Research on externalisation has focused on its impacts on shifting power relations between states (Paoletti 2011, Van Crieckinge 2010), on changing borderscapes (Casas Cortes et. Al. 2015, Mezzadra & Neilson, 2012, Tsianos. Et al., 2009) and on the formulation of third countries' migration policy interests (Adam et al forthcoming, Mouthaan 2019, Natter 2018). This paper suggests a new angle on externalization policies. It sets out to investigate their capacity to "create" governable subjects (Foucault, 2007, Kotef 2015) beyond borders. It argues that this occurs through "subjectification" (Focault 2007) processes which aim to produce the "nationalized" migrant (Mongia, 1999). Drawing on fieldwork conducted in Niger in March 2018 three modes through which projects placed in the 'externalisation assemblage' (Casas Cortes et al 2015) work towards subjectifying mobility are identified. Firstly, strengthening state capacities to embrace populations and making the nationalized subject, secondly, migratizing mobility, and thirdly, the making the data migrant (Ross 2007). Arguing that categories produced through subjectification processes derive from mobile populations' racialized exclusion in destination countries, this lens on externalisation opens channels to investigate the intersection between biopolitics and geopolitics (Hyndman 2012). It places externalization within post-colonial politics of population management between "metropolis and centre" (Mezzadra 2006) and repoliticises (Pécoud 2015) apparently neutral migration vocabulary.

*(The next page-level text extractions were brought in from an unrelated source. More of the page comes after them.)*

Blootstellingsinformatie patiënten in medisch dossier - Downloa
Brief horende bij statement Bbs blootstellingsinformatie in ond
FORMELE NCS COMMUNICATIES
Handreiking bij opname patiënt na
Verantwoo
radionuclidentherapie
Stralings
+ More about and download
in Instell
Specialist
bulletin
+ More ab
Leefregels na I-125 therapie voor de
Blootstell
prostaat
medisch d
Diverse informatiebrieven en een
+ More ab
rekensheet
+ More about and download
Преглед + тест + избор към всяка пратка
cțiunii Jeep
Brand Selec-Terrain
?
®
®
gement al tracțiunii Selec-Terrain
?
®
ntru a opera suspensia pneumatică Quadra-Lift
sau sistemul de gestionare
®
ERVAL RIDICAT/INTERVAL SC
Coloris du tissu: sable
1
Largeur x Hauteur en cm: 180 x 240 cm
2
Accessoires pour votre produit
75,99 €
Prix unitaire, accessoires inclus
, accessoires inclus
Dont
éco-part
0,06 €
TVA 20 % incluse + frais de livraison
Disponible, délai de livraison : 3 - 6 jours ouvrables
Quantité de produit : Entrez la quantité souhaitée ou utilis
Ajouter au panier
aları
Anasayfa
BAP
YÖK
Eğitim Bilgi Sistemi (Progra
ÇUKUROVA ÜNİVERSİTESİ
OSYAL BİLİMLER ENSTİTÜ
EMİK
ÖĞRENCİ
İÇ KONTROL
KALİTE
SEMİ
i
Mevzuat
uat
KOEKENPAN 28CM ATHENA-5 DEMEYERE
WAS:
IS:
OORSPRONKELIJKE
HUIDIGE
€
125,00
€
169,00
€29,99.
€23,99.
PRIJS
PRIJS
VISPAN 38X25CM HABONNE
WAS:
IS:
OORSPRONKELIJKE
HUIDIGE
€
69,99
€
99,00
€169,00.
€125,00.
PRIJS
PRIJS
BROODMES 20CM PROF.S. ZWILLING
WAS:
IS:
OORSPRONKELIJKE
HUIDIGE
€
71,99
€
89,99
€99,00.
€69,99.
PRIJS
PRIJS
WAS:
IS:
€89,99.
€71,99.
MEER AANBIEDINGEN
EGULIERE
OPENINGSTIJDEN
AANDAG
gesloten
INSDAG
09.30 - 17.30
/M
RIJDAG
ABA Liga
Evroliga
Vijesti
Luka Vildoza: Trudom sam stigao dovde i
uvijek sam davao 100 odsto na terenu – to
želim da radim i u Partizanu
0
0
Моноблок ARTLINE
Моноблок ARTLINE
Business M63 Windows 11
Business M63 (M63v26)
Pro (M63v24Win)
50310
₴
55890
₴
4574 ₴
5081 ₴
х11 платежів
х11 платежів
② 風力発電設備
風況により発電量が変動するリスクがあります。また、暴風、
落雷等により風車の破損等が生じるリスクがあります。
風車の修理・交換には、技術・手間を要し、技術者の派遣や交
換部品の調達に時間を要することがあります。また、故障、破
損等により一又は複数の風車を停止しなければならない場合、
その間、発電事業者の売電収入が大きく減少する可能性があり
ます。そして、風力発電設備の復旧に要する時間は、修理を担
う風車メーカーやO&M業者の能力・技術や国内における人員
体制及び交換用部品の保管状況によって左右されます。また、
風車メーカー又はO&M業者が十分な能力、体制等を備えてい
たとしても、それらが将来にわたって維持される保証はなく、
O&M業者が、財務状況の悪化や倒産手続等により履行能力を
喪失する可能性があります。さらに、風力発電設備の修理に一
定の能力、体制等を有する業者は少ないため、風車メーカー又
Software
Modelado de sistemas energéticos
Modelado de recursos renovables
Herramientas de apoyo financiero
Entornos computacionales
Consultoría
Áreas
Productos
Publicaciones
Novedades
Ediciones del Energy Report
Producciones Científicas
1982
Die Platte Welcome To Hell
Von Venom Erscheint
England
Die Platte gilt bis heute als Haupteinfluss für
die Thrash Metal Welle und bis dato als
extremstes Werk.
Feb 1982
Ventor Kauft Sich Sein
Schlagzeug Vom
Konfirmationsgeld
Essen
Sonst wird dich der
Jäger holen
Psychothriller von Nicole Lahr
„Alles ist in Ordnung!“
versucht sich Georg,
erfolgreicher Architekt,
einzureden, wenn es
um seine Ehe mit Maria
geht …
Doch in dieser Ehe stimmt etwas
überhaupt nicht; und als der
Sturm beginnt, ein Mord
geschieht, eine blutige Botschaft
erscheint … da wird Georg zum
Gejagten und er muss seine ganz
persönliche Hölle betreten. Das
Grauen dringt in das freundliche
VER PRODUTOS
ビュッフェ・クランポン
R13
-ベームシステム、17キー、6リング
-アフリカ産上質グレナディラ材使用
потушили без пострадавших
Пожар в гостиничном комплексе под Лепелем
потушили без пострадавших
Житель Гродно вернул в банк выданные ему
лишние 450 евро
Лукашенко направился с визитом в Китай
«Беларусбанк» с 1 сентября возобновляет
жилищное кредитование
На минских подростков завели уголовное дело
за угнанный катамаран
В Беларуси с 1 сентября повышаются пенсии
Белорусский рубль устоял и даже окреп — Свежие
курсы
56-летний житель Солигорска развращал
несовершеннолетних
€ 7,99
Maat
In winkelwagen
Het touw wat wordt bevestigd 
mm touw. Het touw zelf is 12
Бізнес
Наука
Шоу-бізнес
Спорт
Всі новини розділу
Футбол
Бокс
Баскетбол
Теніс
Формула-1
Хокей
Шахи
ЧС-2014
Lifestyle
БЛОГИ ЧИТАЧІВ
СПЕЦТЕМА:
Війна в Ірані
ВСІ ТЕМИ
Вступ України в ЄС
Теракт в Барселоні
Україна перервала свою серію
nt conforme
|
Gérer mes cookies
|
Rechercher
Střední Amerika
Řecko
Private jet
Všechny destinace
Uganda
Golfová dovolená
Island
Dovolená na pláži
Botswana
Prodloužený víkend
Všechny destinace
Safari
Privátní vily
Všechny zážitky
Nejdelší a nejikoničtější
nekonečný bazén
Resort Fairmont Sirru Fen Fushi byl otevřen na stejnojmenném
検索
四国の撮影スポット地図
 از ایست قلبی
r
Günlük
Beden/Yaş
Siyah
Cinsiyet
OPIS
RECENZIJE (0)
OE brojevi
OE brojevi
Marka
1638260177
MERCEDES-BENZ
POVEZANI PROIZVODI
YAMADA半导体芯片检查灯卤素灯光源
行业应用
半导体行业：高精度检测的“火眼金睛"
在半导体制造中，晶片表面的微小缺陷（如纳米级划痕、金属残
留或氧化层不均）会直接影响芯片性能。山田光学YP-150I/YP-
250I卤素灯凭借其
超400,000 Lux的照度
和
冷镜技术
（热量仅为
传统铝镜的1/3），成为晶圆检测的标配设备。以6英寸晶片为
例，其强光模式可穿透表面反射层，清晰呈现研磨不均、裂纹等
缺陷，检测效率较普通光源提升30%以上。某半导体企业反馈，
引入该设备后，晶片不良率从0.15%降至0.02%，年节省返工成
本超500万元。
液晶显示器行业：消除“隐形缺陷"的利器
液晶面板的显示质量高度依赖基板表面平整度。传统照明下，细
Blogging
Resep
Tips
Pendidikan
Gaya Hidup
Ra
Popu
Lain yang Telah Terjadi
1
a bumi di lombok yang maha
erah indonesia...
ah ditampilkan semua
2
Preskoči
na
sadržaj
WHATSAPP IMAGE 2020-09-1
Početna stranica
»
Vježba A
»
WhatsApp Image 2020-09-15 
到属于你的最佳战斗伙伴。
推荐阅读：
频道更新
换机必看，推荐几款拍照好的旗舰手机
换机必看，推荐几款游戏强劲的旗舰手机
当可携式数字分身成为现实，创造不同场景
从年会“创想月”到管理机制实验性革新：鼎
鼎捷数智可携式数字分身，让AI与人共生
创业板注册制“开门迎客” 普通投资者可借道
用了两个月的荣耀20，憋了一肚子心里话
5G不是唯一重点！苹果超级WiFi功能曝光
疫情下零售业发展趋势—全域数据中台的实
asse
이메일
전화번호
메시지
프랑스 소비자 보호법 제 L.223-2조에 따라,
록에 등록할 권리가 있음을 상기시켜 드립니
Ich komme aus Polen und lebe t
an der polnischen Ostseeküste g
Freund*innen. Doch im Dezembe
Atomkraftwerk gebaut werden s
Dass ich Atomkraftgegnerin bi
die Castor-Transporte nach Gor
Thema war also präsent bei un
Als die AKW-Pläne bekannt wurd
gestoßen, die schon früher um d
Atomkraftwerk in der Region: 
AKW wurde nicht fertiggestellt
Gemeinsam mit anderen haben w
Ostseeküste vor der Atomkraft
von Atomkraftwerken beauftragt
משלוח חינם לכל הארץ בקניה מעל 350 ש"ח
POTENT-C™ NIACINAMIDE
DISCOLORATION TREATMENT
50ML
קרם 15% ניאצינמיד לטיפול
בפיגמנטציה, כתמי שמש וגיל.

Sara Riva (CSIC-University of Queensland)

Paper short abstract:

As a consequence of border externalization, regions have created a transnational sovereign assemblage that prevents displaced populations from exiting the Global South. The resulting assemblage reinforces the prevailing neocolonial structure by setting distance between states and refugees.

Paper long abstract:

Externalization border control practices have been increasingly used by states around the world over the last three decades. In particular, after 9/11 these immigration controls have intensified due to the securitization rhetoric. Western countries are transnationally fortifying themselves to avoid migrants and asylum-seekers reach their countries, as these populations are viewed—in biopolitical terms—as a threat to the health of the nation. This paper argues that as a consequence of border externalization measures, these regions have created overlapping buffer areas that combined result in an overarching buffer zone that is not country specific but rather a transnational sovereign assemblage of Western countries' borders. This assemblage requires looking beyond particular nation's border regimes and rather understanding the West as monolithic buffer zone that transfers the containment of migrants and refugees to the Global South and sets a distance between the state and the "refugee". Using a transnational feminist framework, and through the analysis of secondary sources, official documents, and previous studies, I focus on how Australia, the US, and the EU deploy bordering mechanisms—including punitive forms of enforcement—and how the resulting assemblage reinforces the prevailing neocolonial structure not only vis-à-vis who is allowed to enter these Western regions, but also within the relationship these Western countries establish with third countries. This paper makes several contributions to the scholarship on critical refugee studies, migration and immigration detention, and critical border studies.